Top of Given passage

This script implements several critical safeguards:
- Compression: Using gzip reduces the storage footprint of the SQL dumps.
- Integrity: Generating a sha256sum ensures that the backup has not been corrupted.
- Retention: The find command automatically deletes files older than 30 days to prevent disk exhaustion.
- Clean Dumps: The --no-owner and --no-acl flags ensure that the backup can be restored to a different database user or environment without ownership conflicts.

Performance Degradation and Troubleshooting

Over time, K3s clusters utilizing an external PostgreSQL database may experience significant performance issues, particularly as the cluster ages or grows in complexity.

Identifying Slow SQL Queries

One common symptom is the occurrence of "Slow SQL queries" in the logs, which manifests as timeouts when executing kubectl commands. In clusters running for extended periods (e.g., over 3 years in homelab environments), the database can become a bottleneck.

Bottom of Given passage
Top of Supplied entries

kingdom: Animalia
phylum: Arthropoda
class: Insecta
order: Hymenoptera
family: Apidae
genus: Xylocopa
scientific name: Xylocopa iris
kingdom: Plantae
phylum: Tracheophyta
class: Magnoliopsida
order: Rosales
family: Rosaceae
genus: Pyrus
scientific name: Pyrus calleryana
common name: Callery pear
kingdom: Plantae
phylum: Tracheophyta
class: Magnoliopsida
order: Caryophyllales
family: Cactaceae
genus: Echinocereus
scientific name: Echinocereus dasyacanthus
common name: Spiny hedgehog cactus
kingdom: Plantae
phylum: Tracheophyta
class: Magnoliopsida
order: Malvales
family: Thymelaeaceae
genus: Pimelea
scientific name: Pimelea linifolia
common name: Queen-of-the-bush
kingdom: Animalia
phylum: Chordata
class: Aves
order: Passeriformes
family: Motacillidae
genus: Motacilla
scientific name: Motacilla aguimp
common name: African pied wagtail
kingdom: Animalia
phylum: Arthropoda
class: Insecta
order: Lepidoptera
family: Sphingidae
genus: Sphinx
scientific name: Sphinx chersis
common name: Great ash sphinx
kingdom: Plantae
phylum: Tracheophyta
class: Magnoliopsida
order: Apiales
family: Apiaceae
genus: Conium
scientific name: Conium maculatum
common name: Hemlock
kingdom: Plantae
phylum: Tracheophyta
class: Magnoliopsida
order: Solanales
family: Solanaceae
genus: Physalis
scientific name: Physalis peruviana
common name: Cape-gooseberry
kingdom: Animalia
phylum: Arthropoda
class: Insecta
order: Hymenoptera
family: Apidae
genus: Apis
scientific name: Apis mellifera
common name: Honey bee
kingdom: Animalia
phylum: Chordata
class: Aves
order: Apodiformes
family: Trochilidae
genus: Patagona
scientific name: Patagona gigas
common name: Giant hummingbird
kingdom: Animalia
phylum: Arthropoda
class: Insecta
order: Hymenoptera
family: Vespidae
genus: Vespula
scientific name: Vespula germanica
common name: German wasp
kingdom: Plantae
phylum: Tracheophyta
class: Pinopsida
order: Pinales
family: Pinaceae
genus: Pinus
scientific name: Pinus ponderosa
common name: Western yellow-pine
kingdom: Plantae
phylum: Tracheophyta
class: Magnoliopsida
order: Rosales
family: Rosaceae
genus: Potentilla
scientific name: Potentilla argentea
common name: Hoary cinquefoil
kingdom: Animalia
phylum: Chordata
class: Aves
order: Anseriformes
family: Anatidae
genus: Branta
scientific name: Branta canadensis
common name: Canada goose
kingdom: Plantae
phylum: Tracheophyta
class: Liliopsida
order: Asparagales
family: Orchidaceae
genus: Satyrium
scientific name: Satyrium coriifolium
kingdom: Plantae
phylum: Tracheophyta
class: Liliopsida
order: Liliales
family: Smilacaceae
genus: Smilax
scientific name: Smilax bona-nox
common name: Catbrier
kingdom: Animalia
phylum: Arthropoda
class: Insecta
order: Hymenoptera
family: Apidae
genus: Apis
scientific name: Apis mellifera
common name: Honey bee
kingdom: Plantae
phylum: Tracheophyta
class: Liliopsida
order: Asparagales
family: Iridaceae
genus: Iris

Bottom of Supplied entries

→ **Task instructions**:
a - Using the K3s database passage, explain why the script uses the --no-owner and --no-acl flags.
b - According to the K3s database passage, how do slow SQL queries appear when kubectl commands are run?
c - Transcribe the stretch of the K3s database passage from "- Integrity: Generating" through "become a bottleneck.".

→ **Solutions to the problems**:
a - They keep the dump clean, so the backup can be restored to a different database user or environment without ownership conflicts.

b - They appear as timeouts when executing kubectl commands.

c -
- Integrity: Generating a sha256sum ensures that the backup has not been corrupted.
- Retention: The find command automatically deletes files older than 30 days to prevent disk exhaustion.
- Clean Dumps: The --no-owner and --no-acl flags ensure that the backup can be restored to a different database user or environment without ownership conflicts.

Performance Degradation and Troubleshooting

Over time, K3s clusters utilizing an external PostgreSQL database may experience significant performance issues, particularly as the cluster ages or grows in complexity.

Identifying Slow SQL Queries

One common symptom is the occurrence of "Slow SQL queries" in the logs, which manifests as timeouts when executing kubectl commands. In clusters running for extended periods (e.g., over 3 years in homelab environments), the database can become a bottleneck.